■ **Work instructions**
Find each line below that contains the word "Morrow", and copy those lines.

▼

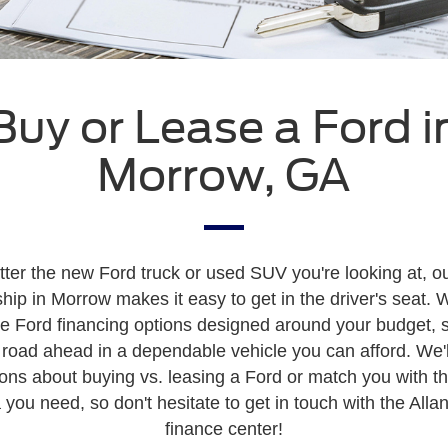
Buy or Lease a Ford i
Morrow, GA
ter the new Ford truck or used SUV you're looking at, o
hip in Morrow makes it easy to get in the driver's seat. 
ve Ford financing options designed around your budget, 
 road ahead in a dependable vehicle you can afford. We'l
ons about buying vs. leasing a Ford or match you with t
 you need, so don't hesitate to get in touch with the Allan
finance center!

▲

■ **Result**
Morrow, GA
hip in Morrow makes it easy to get in the driver's seat. 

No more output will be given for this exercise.